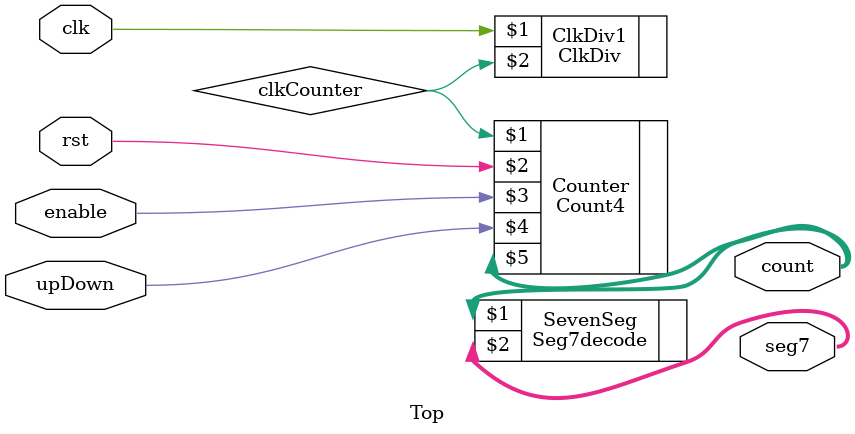
<source format=v>
module Top(clk, rst, enable, upDown, count, seg7);
// count[3:0] output included for convenience in debug and testbenches
    input clk, rst, enable, upDown;
    output [3:0] count;
    output [6:0] seg7;

   wire clkCounter;  // divided clock for Counter module

    // Add code here to instantiate and connect the three modules together structurally
    ClkDiv ClkDiv1(clk,clkCounter);
    Count4 Counter(clkCounter,rst,enable,upDown,count);
    Seg7decode SevenSeg(count, seg7);
endmodule
</source>
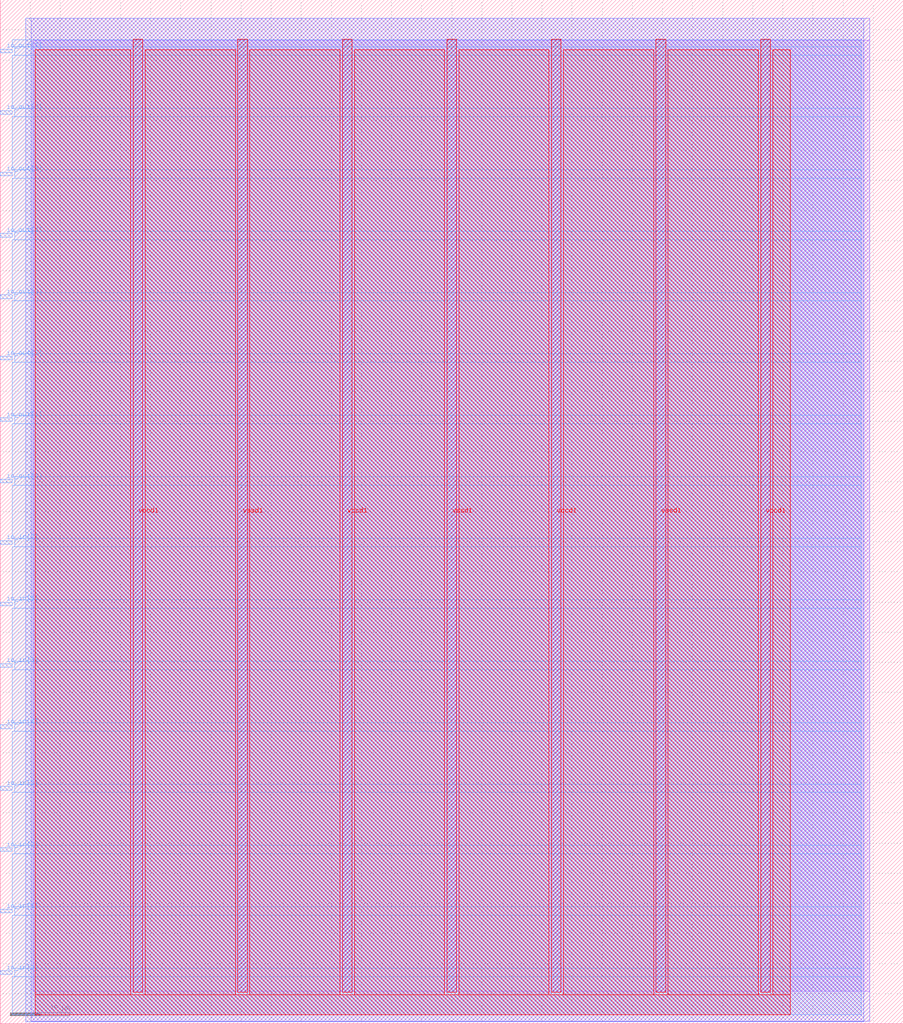
<source format=lef>
VERSION 5.7 ;
  NOWIREEXTENSIONATPIN ON ;
  DIVIDERCHAR "/" ;
  BUSBITCHARS "[]" ;
MACRO noahgaertner_cpu
  CLASS BLOCK ;
  FOREIGN noahgaertner_cpu ;
  ORIGIN 0.000 0.000 ;
  SIZE 150.000 BY 170.000 ;
  PIN io_in[0]
    DIRECTION INPUT ;
    USE SIGNAL ;
    PORT
      LAYER met3 ;
        RECT 0.000 8.200 2.000 8.800 ;
    END
  END io_in[0]
  PIN io_in[1]
    DIRECTION INPUT ;
    USE SIGNAL ;
    PORT
      LAYER met3 ;
        RECT 0.000 18.400 2.000 19.000 ;
    END
  END io_in[1]
  PIN io_in[2]
    DIRECTION INPUT ;
    USE SIGNAL ;
    PORT
      LAYER met3 ;
        RECT 0.000 28.600 2.000 29.200 ;
    END
  END io_in[2]
  PIN io_in[3]
    DIRECTION INPUT ;
    USE SIGNAL ;
    PORT
      LAYER met3 ;
        RECT 0.000 38.800 2.000 39.400 ;
    END
  END io_in[3]
  PIN io_in[4]
    DIRECTION INPUT ;
    USE SIGNAL ;
    PORT
      LAYER met3 ;
        RECT 0.000 49.000 2.000 49.600 ;
    END
  END io_in[4]
  PIN io_in[5]
    DIRECTION INPUT ;
    USE SIGNAL ;
    PORT
      LAYER met3 ;
        RECT 0.000 59.200 2.000 59.800 ;
    END
  END io_in[5]
  PIN io_in[6]
    DIRECTION INPUT ;
    USE SIGNAL ;
    PORT
      LAYER met3 ;
        RECT 0.000 69.400 2.000 70.000 ;
    END
  END io_in[6]
  PIN io_in[7]
    DIRECTION INPUT ;
    USE SIGNAL ;
    PORT
      LAYER met3 ;
        RECT 0.000 79.600 2.000 80.200 ;
    END
  END io_in[7]
  PIN io_out[0]
    DIRECTION OUTPUT TRISTATE ;
    USE SIGNAL ;
    PORT
      LAYER met3 ;
        RECT 0.000 89.800 2.000 90.400 ;
    END
  END io_out[0]
  PIN io_out[1]
    DIRECTION OUTPUT TRISTATE ;
    USE SIGNAL ;
    PORT
      LAYER met3 ;
        RECT 0.000 100.000 2.000 100.600 ;
    END
  END io_out[1]
  PIN io_out[2]
    DIRECTION OUTPUT TRISTATE ;
    USE SIGNAL ;
    PORT
      LAYER met3 ;
        RECT 0.000 110.200 2.000 110.800 ;
    END
  END io_out[2]
  PIN io_out[3]
    DIRECTION OUTPUT TRISTATE ;
    USE SIGNAL ;
    PORT
      LAYER met3 ;
        RECT 0.000 120.400 2.000 121.000 ;
    END
  END io_out[3]
  PIN io_out[4]
    DIRECTION OUTPUT TRISTATE ;
    USE SIGNAL ;
    PORT
      LAYER met3 ;
        RECT 0.000 130.600 2.000 131.200 ;
    END
  END io_out[4]
  PIN io_out[5]
    DIRECTION OUTPUT TRISTATE ;
    USE SIGNAL ;
    PORT
      LAYER met3 ;
        RECT 0.000 140.800 2.000 141.400 ;
    END
  END io_out[5]
  PIN io_out[6]
    DIRECTION OUTPUT TRISTATE ;
    USE SIGNAL ;
    PORT
      LAYER met3 ;
        RECT 0.000 151.000 2.000 151.600 ;
    END
  END io_out[6]
  PIN io_out[7]
    DIRECTION OUTPUT TRISTATE ;
    USE SIGNAL ;
    PORT
      LAYER met3 ;
        RECT 0.000 161.200 2.000 161.800 ;
    END
  END io_out[7]
  PIN vccd1
    DIRECTION INOUT ;
    USE POWER ;
    PORT
      LAYER met4 ;
        RECT 22.090 5.200 23.690 163.440 ;
    END
    PORT
      LAYER met4 ;
        RECT 56.830 5.200 58.430 163.440 ;
    END
    PORT
      LAYER met4 ;
        RECT 91.570 5.200 93.170 163.440 ;
    END
    PORT
      LAYER met4 ;
        RECT 126.310 5.200 127.910 163.440 ;
    END
  END vccd1
  PIN vssd1
    DIRECTION INOUT ;
    USE GROUND ;
    PORT
      LAYER met4 ;
        RECT 39.460 5.200 41.060 163.440 ;
    END
    PORT
      LAYER met4 ;
        RECT 74.200 5.200 75.800 163.440 ;
    END
    PORT
      LAYER met4 ;
        RECT 108.940 5.200 110.540 163.440 ;
    END
  END vssd1
  OBS
      LAYER li1 ;
        RECT 5.520 5.355 144.440 163.285 ;
      LAYER met1 ;
        RECT 5.130 0.380 144.440 166.900 ;
      LAYER met2 ;
        RECT 4.230 0.350 143.420 166.930 ;
      LAYER met3 ;
        RECT 2.000 162.200 142.995 163.365 ;
        RECT 2.400 160.800 142.995 162.200 ;
        RECT 2.000 152.000 142.995 160.800 ;
        RECT 2.400 150.600 142.995 152.000 ;
        RECT 2.000 141.800 142.995 150.600 ;
        RECT 2.400 140.400 142.995 141.800 ;
        RECT 2.000 131.600 142.995 140.400 ;
        RECT 2.400 130.200 142.995 131.600 ;
        RECT 2.000 121.400 142.995 130.200 ;
        RECT 2.400 120.000 142.995 121.400 ;
        RECT 2.000 111.200 142.995 120.000 ;
        RECT 2.400 109.800 142.995 111.200 ;
        RECT 2.000 101.000 142.995 109.800 ;
        RECT 2.400 99.600 142.995 101.000 ;
        RECT 2.000 90.800 142.995 99.600 ;
        RECT 2.400 89.400 142.995 90.800 ;
        RECT 2.000 80.600 142.995 89.400 ;
        RECT 2.400 79.200 142.995 80.600 ;
        RECT 2.000 70.400 142.995 79.200 ;
        RECT 2.400 69.000 142.995 70.400 ;
        RECT 2.000 60.200 142.995 69.000 ;
        RECT 2.400 58.800 142.995 60.200 ;
        RECT 2.000 50.000 142.995 58.800 ;
        RECT 2.400 48.600 142.995 50.000 ;
        RECT 2.000 39.800 142.995 48.600 ;
        RECT 2.400 38.400 142.995 39.800 ;
        RECT 2.000 29.600 142.995 38.400 ;
        RECT 2.400 28.200 142.995 29.600 ;
        RECT 2.000 19.400 142.995 28.200 ;
        RECT 2.400 18.000 142.995 19.400 ;
        RECT 2.000 9.200 142.995 18.000 ;
        RECT 2.400 7.800 142.995 9.200 ;
        RECT 2.000 1.535 142.995 7.800 ;
      LAYER met4 ;
        RECT 5.815 4.800 21.690 161.665 ;
        RECT 24.090 4.800 39.060 161.665 ;
        RECT 41.460 4.800 56.430 161.665 ;
        RECT 58.830 4.800 73.800 161.665 ;
        RECT 76.200 4.800 91.170 161.665 ;
        RECT 93.570 4.800 108.540 161.665 ;
        RECT 110.940 4.800 125.910 161.665 ;
        RECT 128.310 4.800 131.265 161.665 ;
        RECT 5.815 1.535 131.265 4.800 ;
  END
END noahgaertner_cpu
END LIBRARY


</source>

+ + +

#### [ABOUT THIS TASK]
Transcribe the material above word for word; images do not belong in the copy.

#### [ANSWER AREA]
<source format=v>
module Top(clk, rst, enable, upDown, count, seg7);
// count[3:0] output included for convenience in debug and testbenches
    input clk, rst, enable, upDown;
    output [3:0] count;
    output [6:0] seg7;

   wire clkCounter;  // divided clock for Counter module

    // Add code here to instantiate and connect the three modules together structurally
    ClkDiv ClkDiv1(clk,clkCounter);
    Count4 Counter(clkCounter,rst,enable,upDown,count);
    Seg7decode SevenSeg(count, seg7);
endmodule
</source>
<source format=lef>
VERSION 5.7 ;
  NOWIREEXTENSIONATPIN ON ;
  DIVIDERCHAR "/" ;
  BUSBITCHARS "[]" ;
MACRO noahgaertner_cpu
  CLASS BLOCK ;
  FOREIGN noahgaertner_cpu ;
  ORIGIN 0.000 0.000 ;
  SIZE 150.000 BY 170.000 ;
  PIN io_in[0]
    DIRECTION INPUT ;
    USE SIGNAL ;
    PORT
      LAYER met3 ;
        RECT 0.000 8.200 2.000 8.800 ;
    END
  END io_in[0]
  PIN io_in[1]
    DIRECTION INPUT ;
    USE SIGNAL ;
    PORT
      LAYER met3 ;
        RECT 0.000 18.400 2.000 19.000 ;
    END
  END io_in[1]
  PIN io_in[2]
    DIRECTION INPUT ;
    USE SIGNAL ;
    PORT
      LAYER met3 ;
        RECT 0.000 28.600 2.000 29.200 ;
    END
  END io_in[2]
  PIN io_in[3]
    DIRECTION INPUT ;
    USE SIGNAL ;
    PORT
      LAYER met3 ;
        RECT 0.000 38.800 2.000 39.400 ;
    END
  END io_in[3]
  PIN io_in[4]
    DIRECTION INPUT ;
    USE SIGNAL ;
    PORT
      LAYER met3 ;
        RECT 0.000 49.000 2.000 49.600 ;
    END
  END io_in[4]
  PIN io_in[5]
    DIRECTION INPUT ;
    USE SIGNAL ;
    PORT
      LAYER met3 ;
        RECT 0.000 59.200 2.000 59.800 ;
    END
  END io_in[5]
  PIN io_in[6]
    DIRECTION INPUT ;
    USE SIGNAL ;
    PORT
      LAYER met3 ;
        RECT 0.000 69.400 2.000 70.000 ;
    END
  END io_in[6]
  PIN io_in[7]
    DIRECTION INPUT ;
    USE SIGNAL ;
    PORT
      LAYER met3 ;
        RECT 0.000 79.600 2.000 80.200 ;
    END
  END io_in[7]
  PIN io_out[0]
    DIRECTION OUTPUT TRISTATE ;
    USE SIGNAL ;
    PORT
      LAYER met3 ;
        RECT 0.000 89.800 2.000 90.400 ;
    END
  END io_out[0]
  PIN io_out[1]
    DIRECTION OUTPUT TRISTATE ;
    USE SIGNAL ;
    PORT
      LAYER met3 ;
        RECT 0.000 100.000 2.000 100.600 ;
    END
  END io_out[1]
  PIN io_out[2]
    DIRECTION OUTPUT TRISTATE ;
    USE SIGNAL ;
    PORT
      LAYER met3 ;
        RECT 0.000 110.200 2.000 110.800 ;
    END
  END io_out[2]
  PIN io_out[3]
    DIRECTION OUTPUT TRISTATE ;
    USE SIGNAL ;
    PORT
      LAYER met3 ;
        RECT 0.000 120.400 2.000 121.000 ;
    END
  END io_out[3]
  PIN io_out[4]
    DIRECTION OUTPUT TRISTATE ;
    USE SIGNAL ;
    PORT
      LAYER met3 ;
        RECT 0.000 130.600 2.000 131.200 ;
    END
  END io_out[4]
  PIN io_out[5]
    DIRECTION OUTPUT TRISTATE ;
    USE SIGNAL ;
    PORT
      LAYER met3 ;
        RECT 0.000 140.800 2.000 141.400 ;
    END
  END io_out[5]
  PIN io_out[6]
    DIRECTION OUTPUT TRISTATE ;
    USE SIGNAL ;
    PORT
      LAYER met3 ;
        RECT 0.000 151.000 2.000 151.600 ;
    END
  END io_out[6]
  PIN io_out[7]
    DIRECTION OUTPUT TRISTATE ;
    USE SIGNAL ;
    PORT
      LAYER met3 ;
        RECT 0.000 161.200 2.000 161.800 ;
    END
  END io_out[7]
  PIN vccd1
    DIRECTION INOUT ;
    USE POWER ;
    PORT
      LAYER met4 ;
        RECT 22.090 5.200 23.690 163.440 ;
    END
    PORT
      LAYER met4 ;
        RECT 56.830 5.200 58.430 163.440 ;
    END
    PORT
      LAYER met4 ;
        RECT 91.570 5.200 93.170 163.440 ;
    END
    PORT
      LAYER met4 ;
        RECT 126.310 5.200 127.910 163.440 ;
    END
  END vccd1
  PIN vssd1
    DIRECTION INOUT ;
    USE GROUND ;
    PORT
      LAYER met4 ;
        RECT 39.460 5.200 41.060 163.440 ;
    END
    PORT
      LAYER met4 ;
        RECT 74.200 5.200 75.800 163.440 ;
    END
    PORT
      LAYER met4 ;
        RECT 108.940 5.200 110.540 163.440 ;
    END
  END vssd1
  OBS
      LAYER li1 ;
        RECT 5.520 5.355 144.440 163.285 ;
      LAYER met1 ;
        RECT 5.130 0.380 144.440 166.900 ;
      LAYER met2 ;
        RECT 4.230 0.350 143.420 166.930 ;
      LAYER met3 ;
        RECT 2.000 162.200 142.995 163.365 ;
        RECT 2.400 160.800 142.995 162.200 ;
        RECT 2.000 152.000 142.995 160.800 ;
        RECT 2.400 150.600 142.995 152.000 ;
        RECT 2.000 141.800 142.995 150.600 ;
        RECT 2.400 140.400 142.995 141.800 ;
        RECT 2.000 131.600 142.995 140.400 ;
        RECT 2.400 130.200 142.995 131.600 ;
        RECT 2.000 121.400 142.995 130.200 ;
        RECT 2.400 120.000 142.995 121.400 ;
        RECT 2.000 111.200 142.995 120.000 ;
        RECT 2.400 109.800 142.995 111.200 ;
        RECT 2.000 101.000 142.995 109.800 ;
        RECT 2.400 99.600 142.995 101.000 ;
        RECT 2.000 90.800 142.995 99.600 ;
        RECT 2.400 89.400 142.995 90.800 ;
        RECT 2.000 80.600 142.995 89.400 ;
        RECT 2.400 79.200 142.995 80.600 ;
        RECT 2.000 70.400 142.995 79.200 ;
        RECT 2.400 69.000 142.995 70.400 ;
        RECT 2.000 60.200 142.995 69.000 ;
        RECT 2.400 58.800 142.995 60.200 ;
        RECT 2.000 50.000 142.995 58.800 ;
        RECT 2.400 48.600 142.995 50.000 ;
        RECT 2.000 39.800 142.995 48.600 ;
        RECT 2.400 38.400 142.995 39.800 ;
        RECT 2.000 29.600 142.995 38.400 ;
        RECT 2.400 28.200 142.995 29.600 ;
        RECT 2.000 19.400 142.995 28.200 ;
        RECT 2.400 18.000 142.995 19.400 ;
        RECT 2.000 9.200 142.995 18.000 ;
        RECT 2.400 7.800 142.995 9.200 ;
        RECT 2.000 1.535 142.995 7.800 ;
      LAYER met4 ;
        RECT 5.815 4.800 21.690 161.665 ;
        RECT 24.090 4.800 39.060 161.665 ;
        RECT 41.460 4.800 56.430 161.665 ;
        RECT 58.830 4.800 73.800 161.665 ;
        RECT 76.200 4.800 91.170 161.665 ;
        RECT 93.570 4.800 108.540 161.665 ;
        RECT 110.940 4.800 125.910 161.665 ;
        RECT 128.310 4.800 131.265 161.665 ;
        RECT 5.815 1.535 131.265 4.800 ;
  END
END noahgaertner_cpu
END LIBRARY


</source>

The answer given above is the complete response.